We describe the demographics of pediatric patients with trauma transferred using private transport (PT) versus emergency medical services (EMS) and evaluate the potential impact on their treatment and outcome.

Methods

We accessed data from our national trauma registry, a prospectively collected database. Data were extracted on all patients with trauma admitted to our institution between January 2011 and June 2013, with injury severity score (ISS) higher than 8. We categorized unstable injuries as head injuries, spinal injuries, or proximal long bone fractures. Major trauma was defined as the presence of any of the following: ISS of 16 or higher, intensive care unit (ICU) admission or death.

Results

Ninety children were studied, including 27 major trauma and 66 unstable injuries; 69 patients (77%) used PT. Most patients with major trauma (17/27, 63%) and unstable injuries (50/66, 76%) used PT. Compared with EMS patients, PT patients were younger, smaller, took longer for emergency department physician review and stayed longer in the emergency department.

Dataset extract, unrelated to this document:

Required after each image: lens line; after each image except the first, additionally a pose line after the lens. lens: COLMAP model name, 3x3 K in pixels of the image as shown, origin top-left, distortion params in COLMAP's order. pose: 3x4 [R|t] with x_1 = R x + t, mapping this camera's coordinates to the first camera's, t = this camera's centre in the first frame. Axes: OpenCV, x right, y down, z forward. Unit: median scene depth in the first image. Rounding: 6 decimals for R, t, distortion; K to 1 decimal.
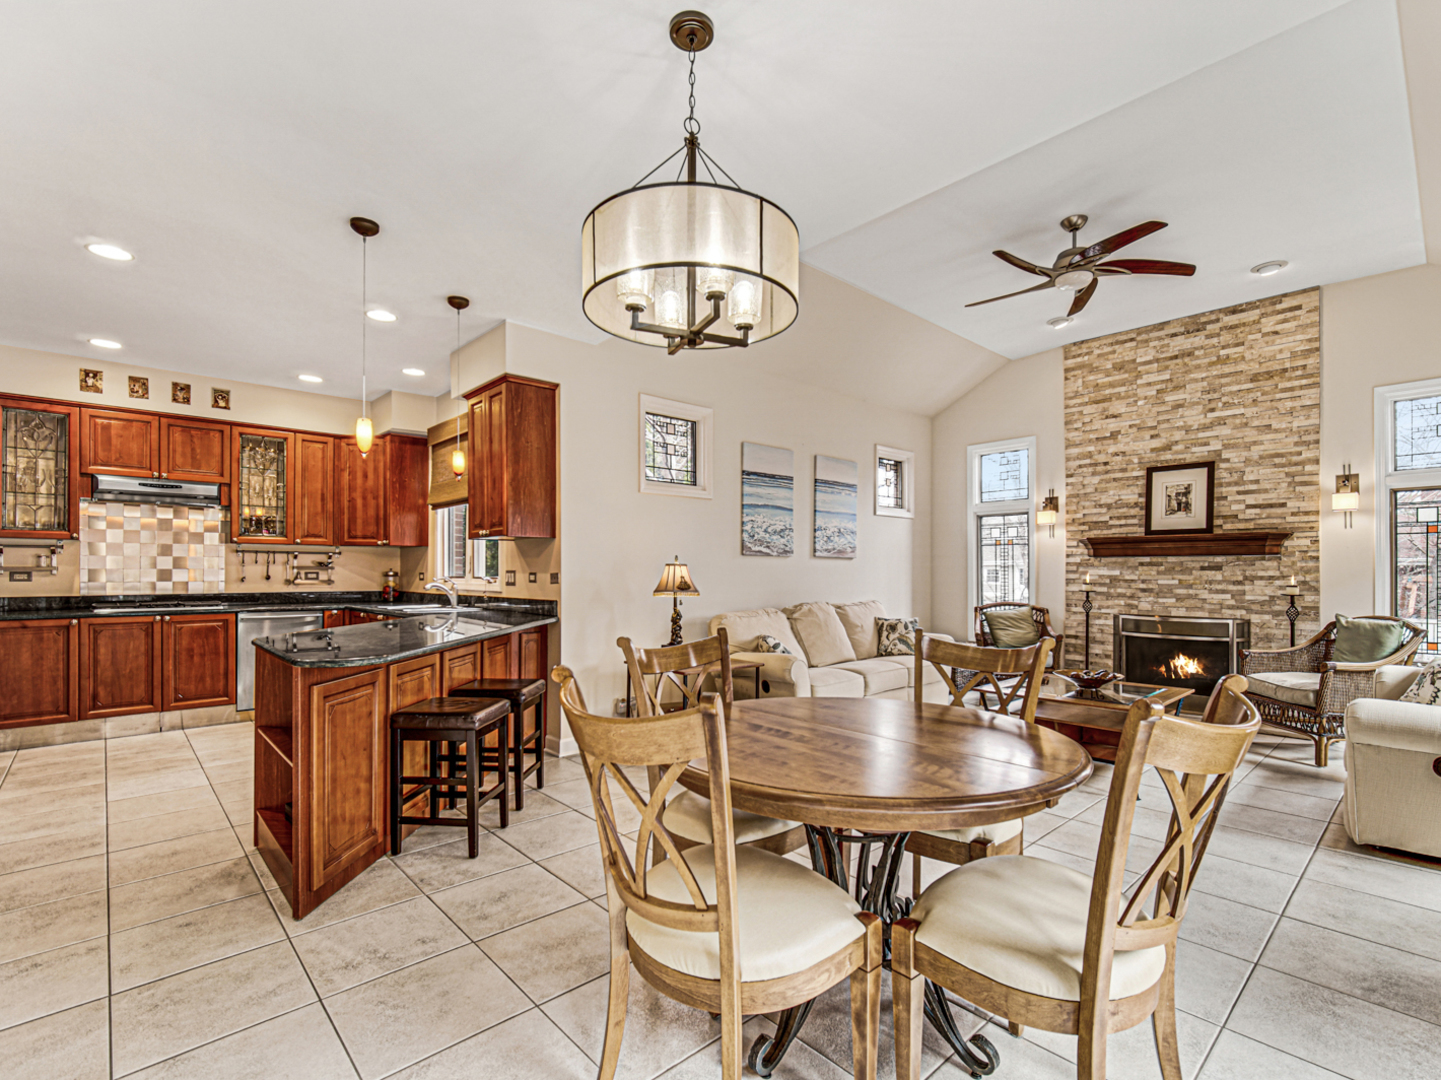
lens RADIAL K [[645.1, 0, 685.7], [0, 645.1, 570.3], [0, 0, 1]] dist [-0.005785, -0.000056]
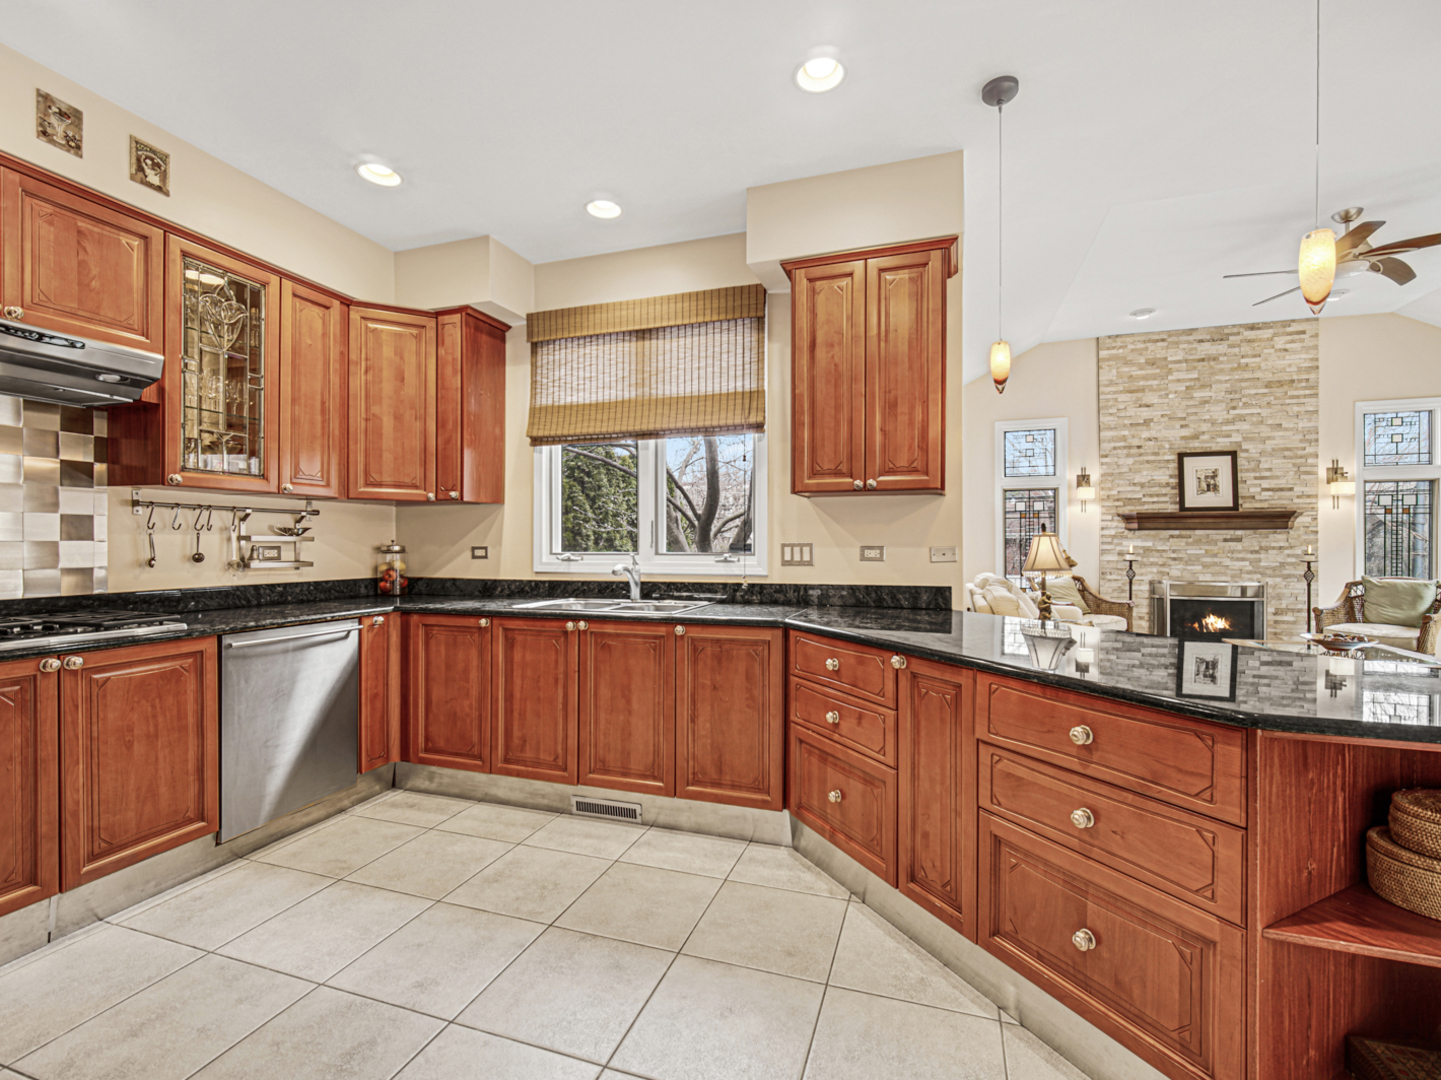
lens RADIAL K [[645.1, 0, 708.1], [0, 645.1, 545.8], [0, 0, 1]] dist [-0.005785, -0.000056]
pose [[0.874270, -0.004027, 0.485424, -0.608980], [0.001646, 0.999984, 0.005331, -0.000369], [-0.485438, -0.003862, 0.874263, 0.419075]]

Rates of ICU admission were similar in both groups, but length of stay in ICU and total hospital stay were shorter in the PT group despite similar proportions of major trauma and unstable injuries as well as median ISS. Each group had 1 mortality.

Conclusions

Most children with major trauma and unstable injuries were brought by PT, risking deterioration en route. Nevertheless, this does not seem to translate to worse outcomes overall.